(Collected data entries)
--- START ---

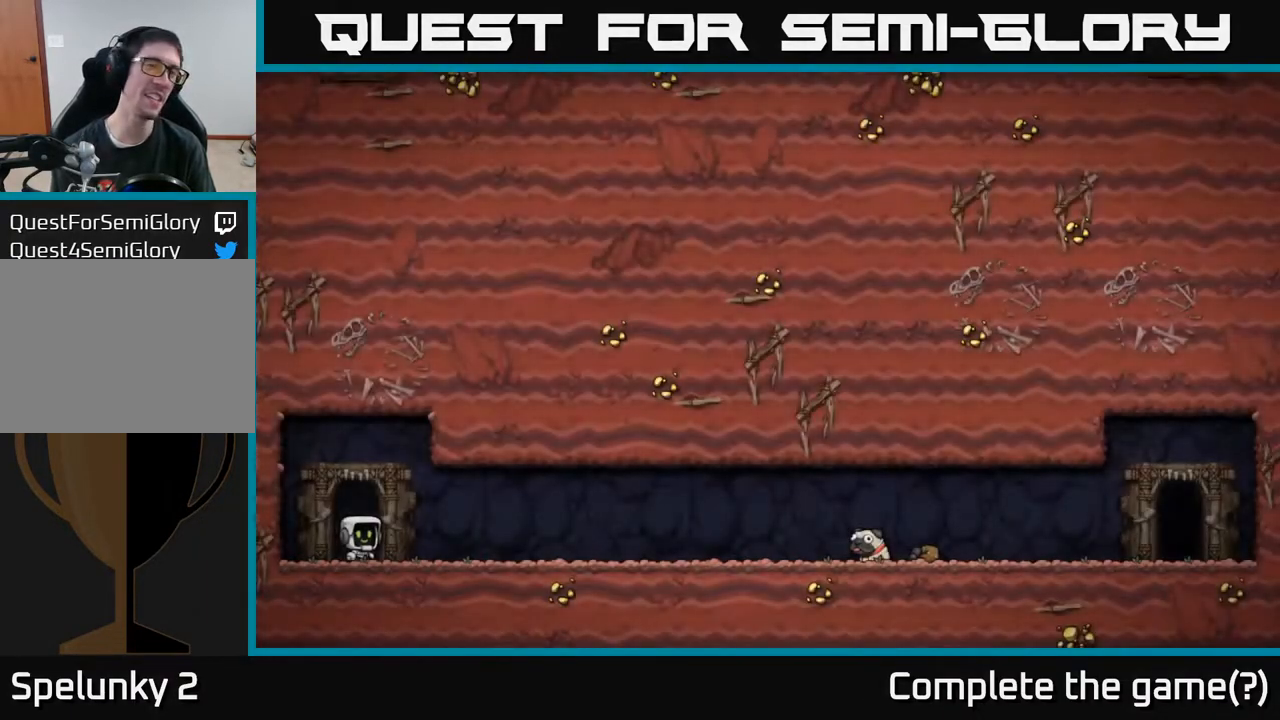
{"buttons": [], "left_stick": "center", "right_stick": "center", "events": []}
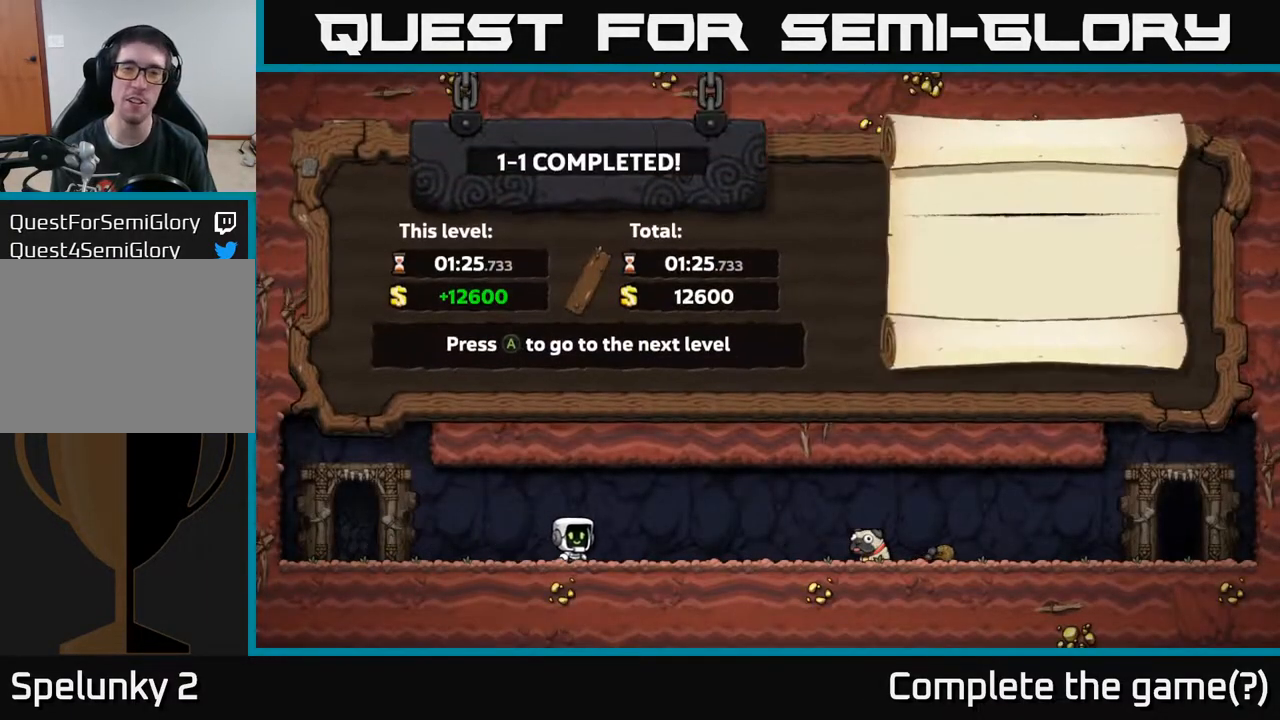
{"buttons": [], "left_stick": "center", "right_stick": "center", "events": []}
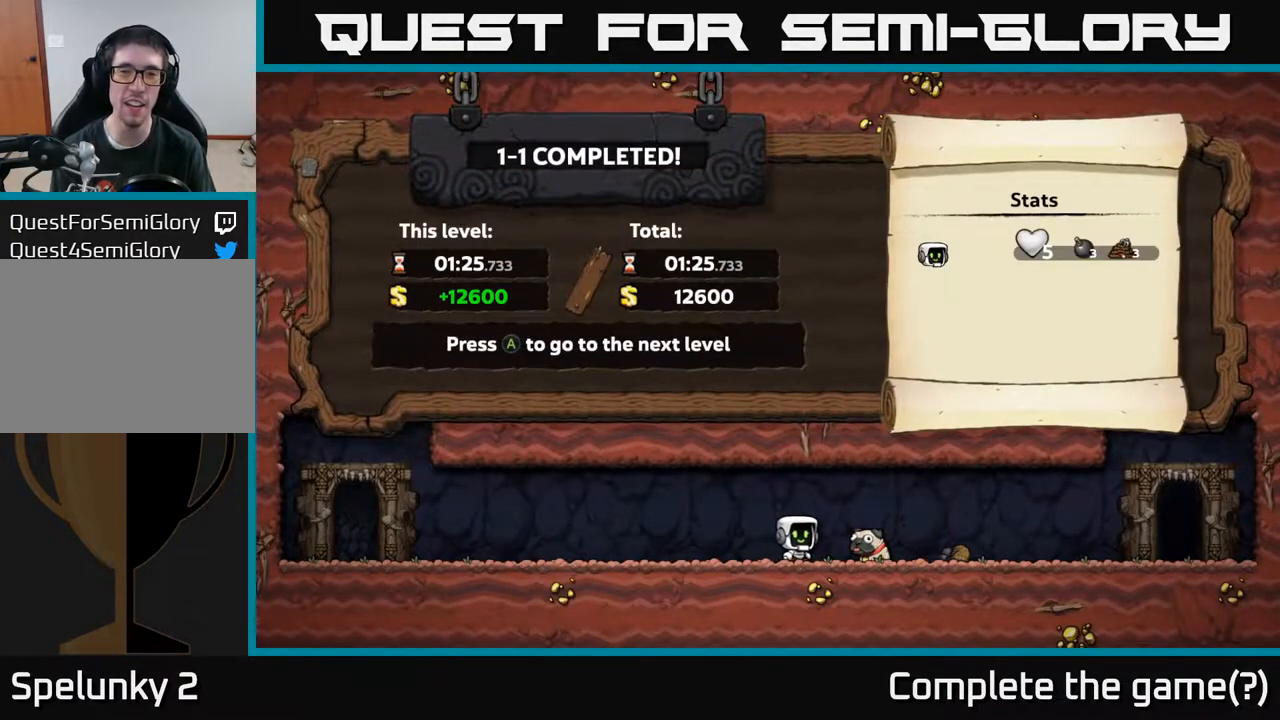
{"buttons": [], "left_stick": "center", "right_stick": "center", "events": []}
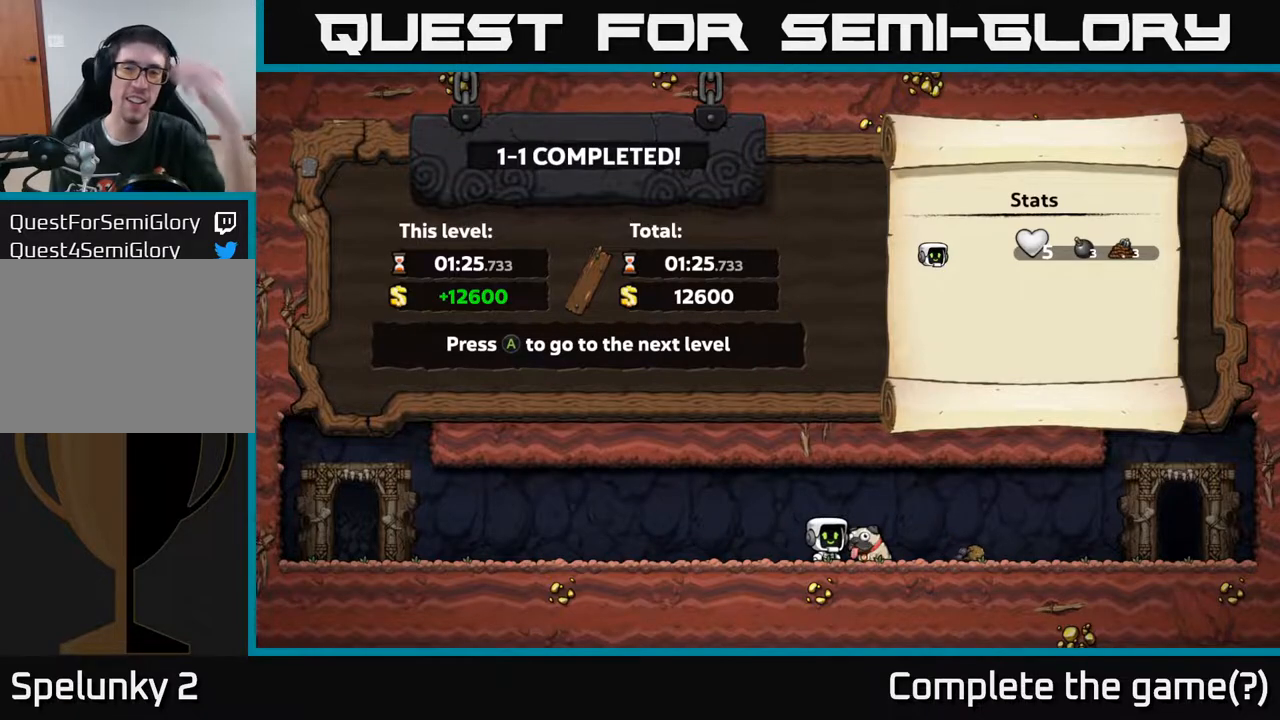
{"buttons": [], "left_stick": "center", "right_stick": "center", "events": []}
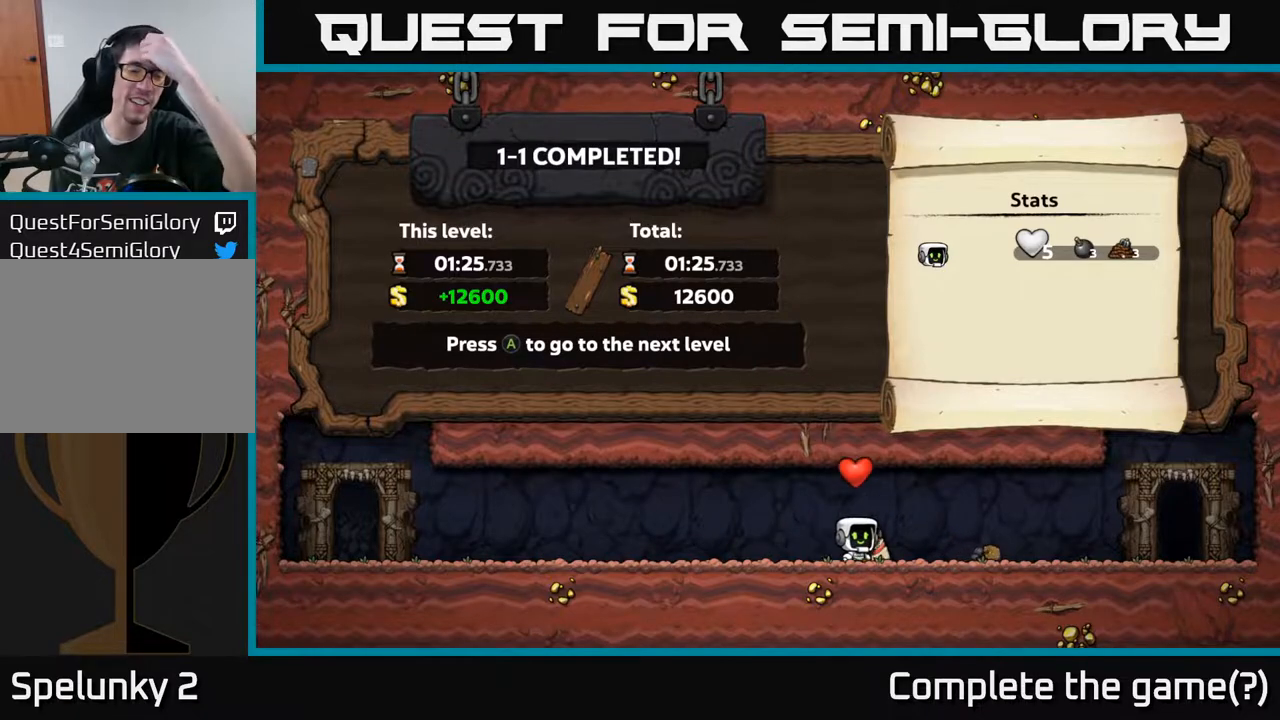
{"buttons": [], "left_stick": "center", "right_stick": "center", "events": []}
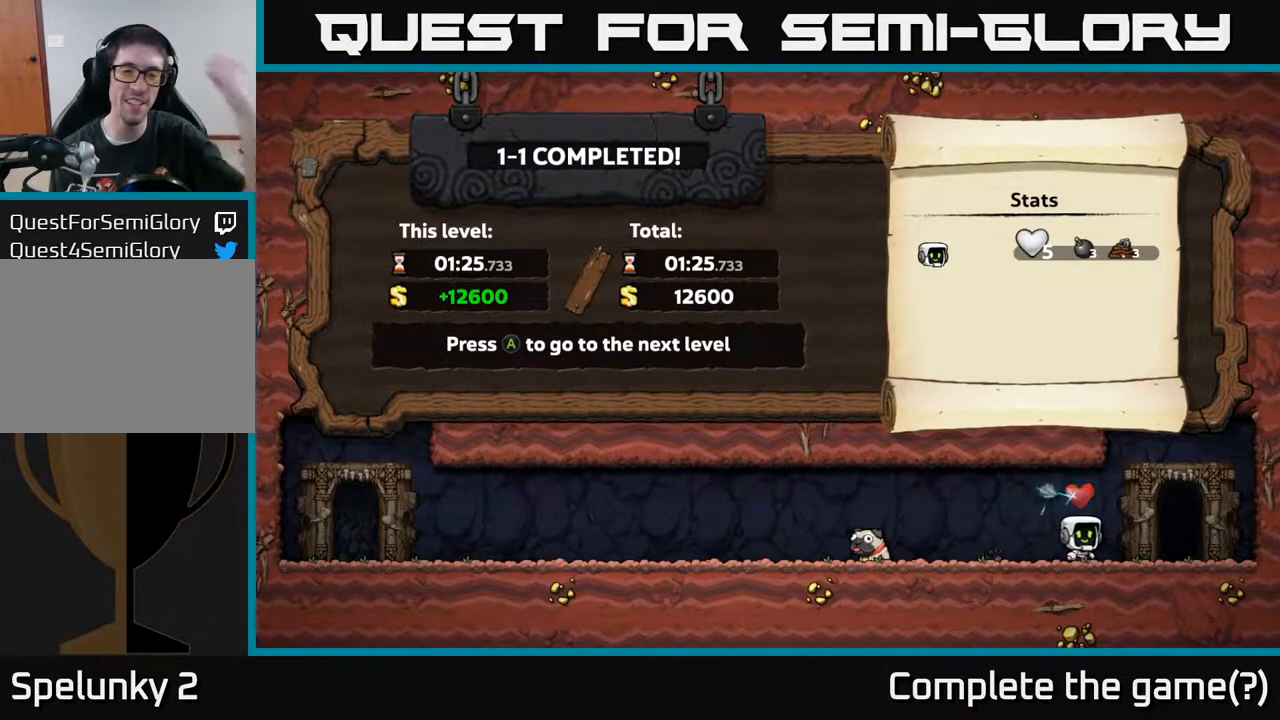
{"buttons": [], "left_stick": "center", "right_stick": "center", "events": [[133, "A", "down"], [300, "A", "up"]]}
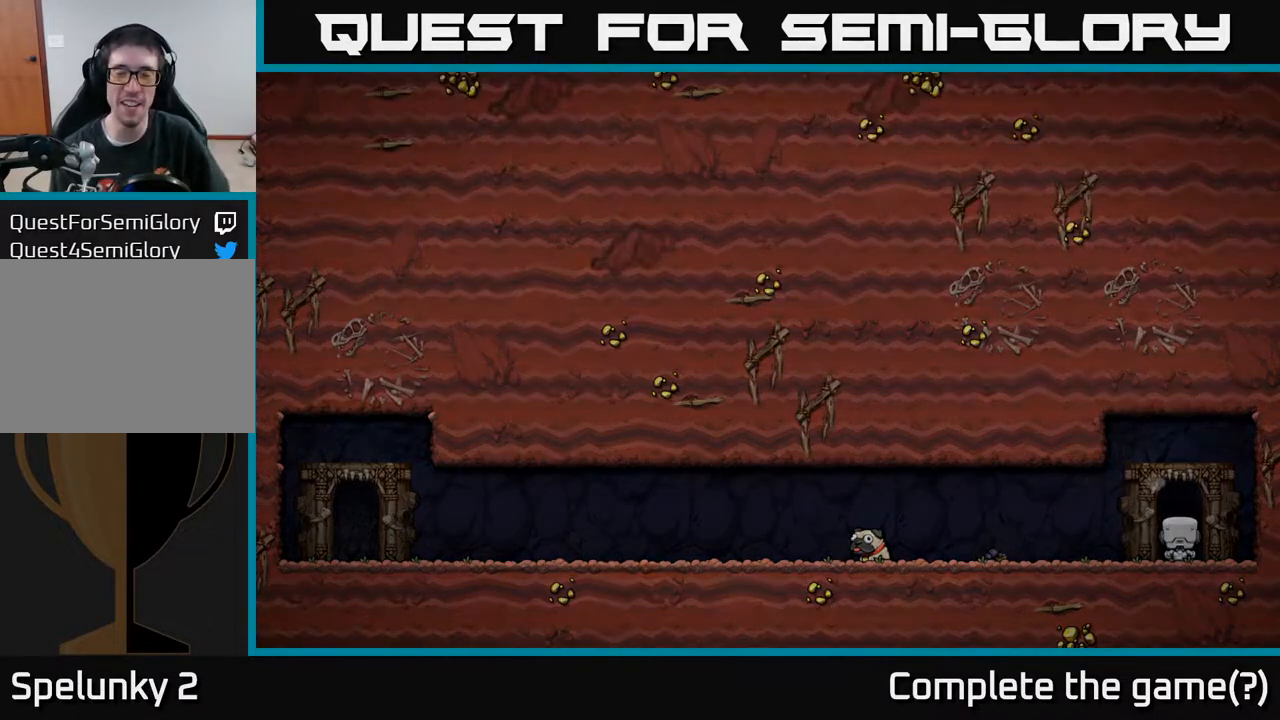
{"buttons": [], "left_stick": "center", "right_stick": "center", "events": []}
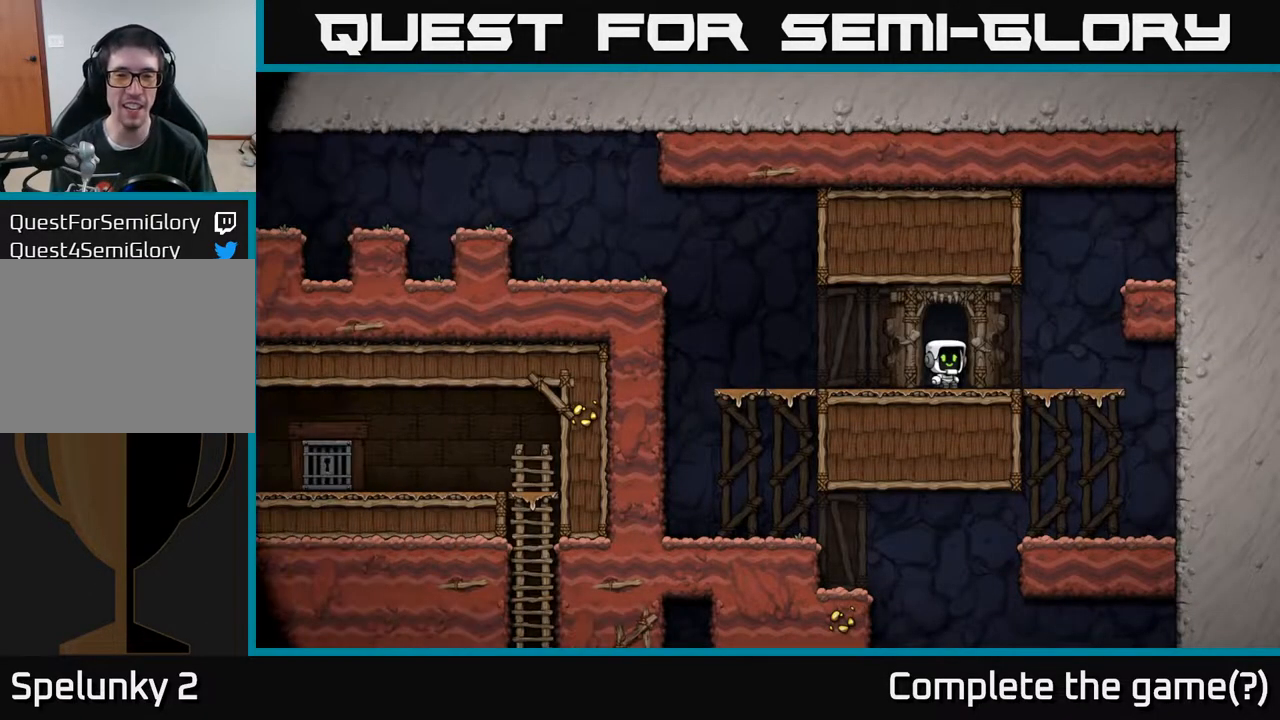
{"buttons": ["DPAD_LEFT"], "left_stick": "center", "right_stick": "center", "events": [[333, "DPAD_LEFT", "down"]]}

--- END ---

## Problem to work on
Could you transcribe the records above exactly, leaving out any pictures?

## Answer box
{"buttons": [], "left_stick": "center", "right_stick": "center", "events": []}
{"buttons": [], "left_stick": "center", "right_stick": "center", "events": []}
{"buttons": [], "left_stick": "center", "right_stick": "center", "events": []}
{"buttons": [], "left_stick": "center", "right_stick": "center", "events": []}
{"buttons": [], "left_stick": "center", "right_stick": "center", "events": []}
{"buttons": [], "left_stick": "center", "right_stick": "center", "events": [[133, "A", "down"], [300, "A", "up"]]}
{"buttons": [], "left_stick": "center", "right_stick": "center", "events": []}
{"buttons": ["DPAD_LEFT"], "left_stick": "center", "right_stick": "center", "events": [[333, "DPAD_LEFT", "down"]]}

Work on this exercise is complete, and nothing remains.